▸ THE DATA

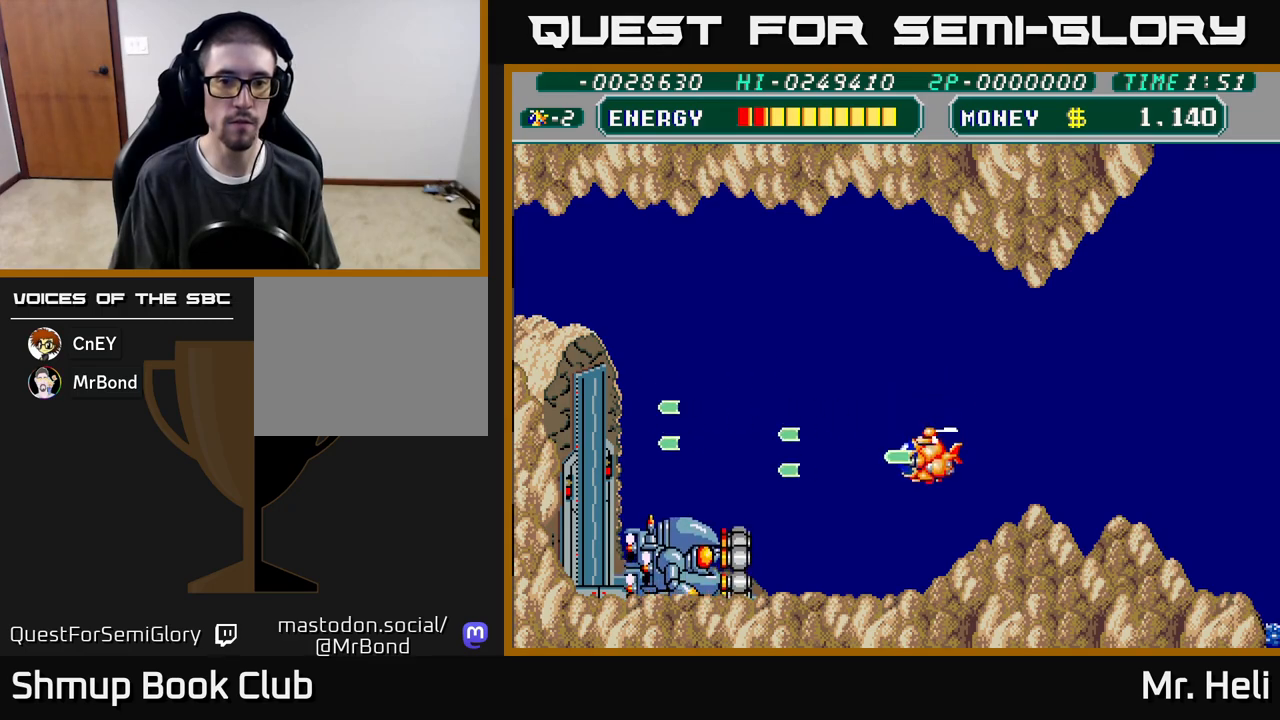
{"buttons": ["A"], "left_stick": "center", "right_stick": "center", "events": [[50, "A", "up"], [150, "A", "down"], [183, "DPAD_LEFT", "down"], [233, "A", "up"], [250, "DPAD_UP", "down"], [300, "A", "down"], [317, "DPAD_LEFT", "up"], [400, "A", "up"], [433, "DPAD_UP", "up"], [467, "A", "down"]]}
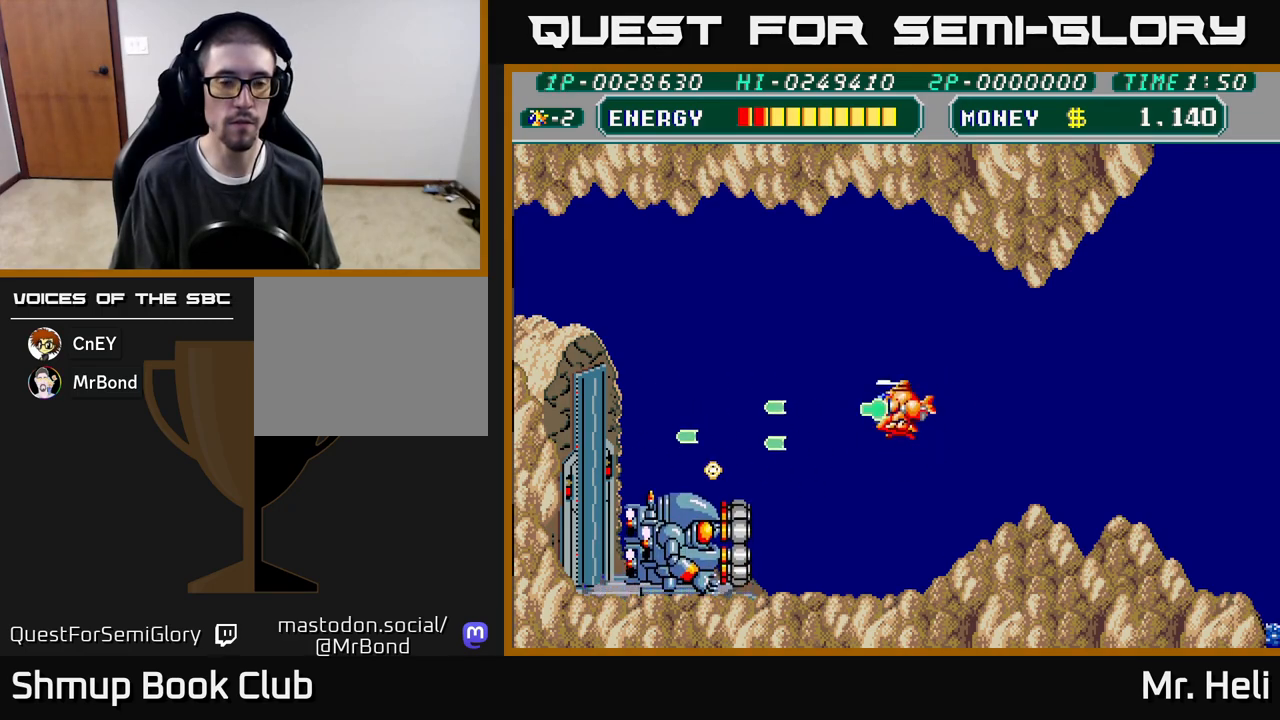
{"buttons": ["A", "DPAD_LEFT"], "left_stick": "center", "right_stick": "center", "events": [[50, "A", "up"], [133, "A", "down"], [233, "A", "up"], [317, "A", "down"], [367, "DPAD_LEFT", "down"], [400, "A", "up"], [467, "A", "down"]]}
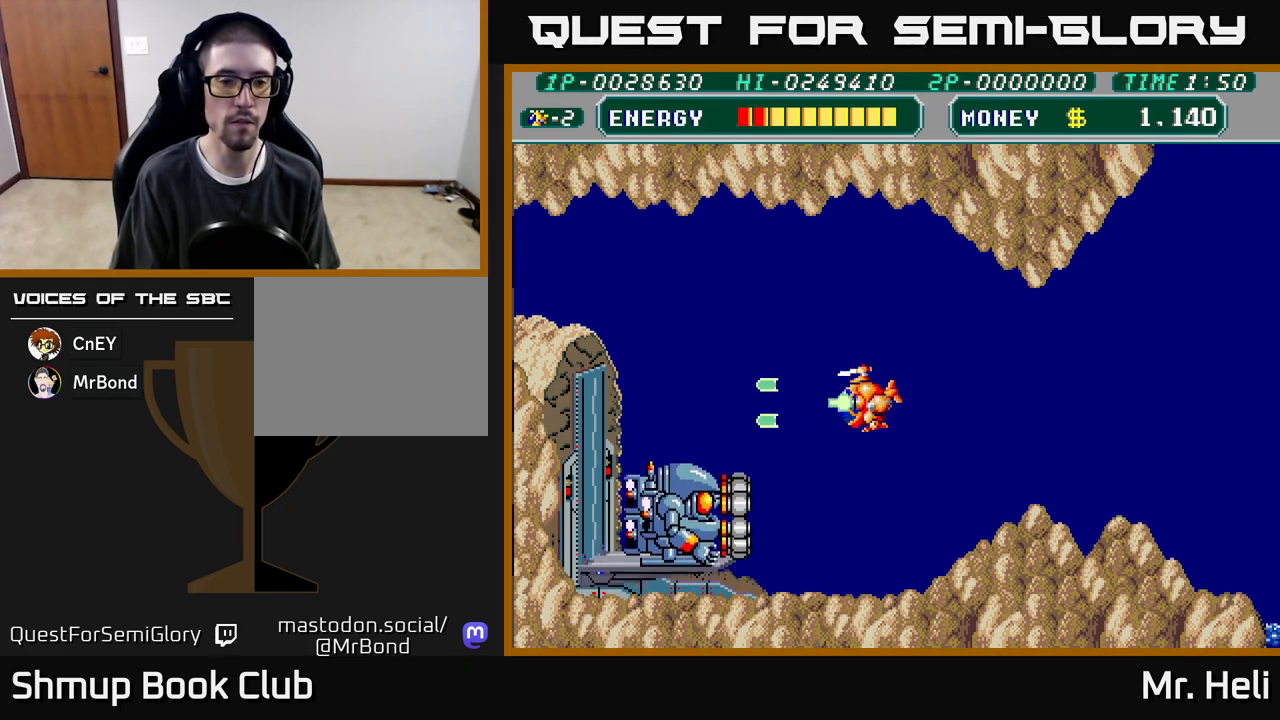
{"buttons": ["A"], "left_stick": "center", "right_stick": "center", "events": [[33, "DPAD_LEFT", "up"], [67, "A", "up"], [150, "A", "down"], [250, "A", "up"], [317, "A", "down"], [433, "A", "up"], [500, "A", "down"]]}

▸ ABOUT THIS EXERCISE
Copy out the material word for word, without any images.

▸ RESULT FOR THIS TASK
{"buttons": ["A"], "left_stick": "center", "right_stick": "center", "events": [[50, "A", "up"], [150, "A", "down"], [183, "DPAD_LEFT", "down"], [233, "A", "up"], [250, "DPAD_UP", "down"], [300, "A", "down"], [317, "DPAD_LEFT", "up"], [400, "A", "up"], [433, "DPAD_UP", "up"], [467, "A", "down"]]}
{"buttons": ["A", "DPAD_LEFT"], "left_stick": "center", "right_stick": "center", "events": [[50, "A", "up"], [133, "A", "down"], [233, "A", "up"], [317, "A", "down"], [367, "DPAD_LEFT", "down"], [400, "A", "up"], [467, "A", "down"]]}
{"buttons": ["A"], "left_stick": "center", "right_stick": "center", "events": [[33, "DPAD_LEFT", "up"], [67, "A", "up"], [150, "A", "down"], [250, "A", "up"], [317, "A", "down"], [433, "A", "up"], [500, "A", "down"]]}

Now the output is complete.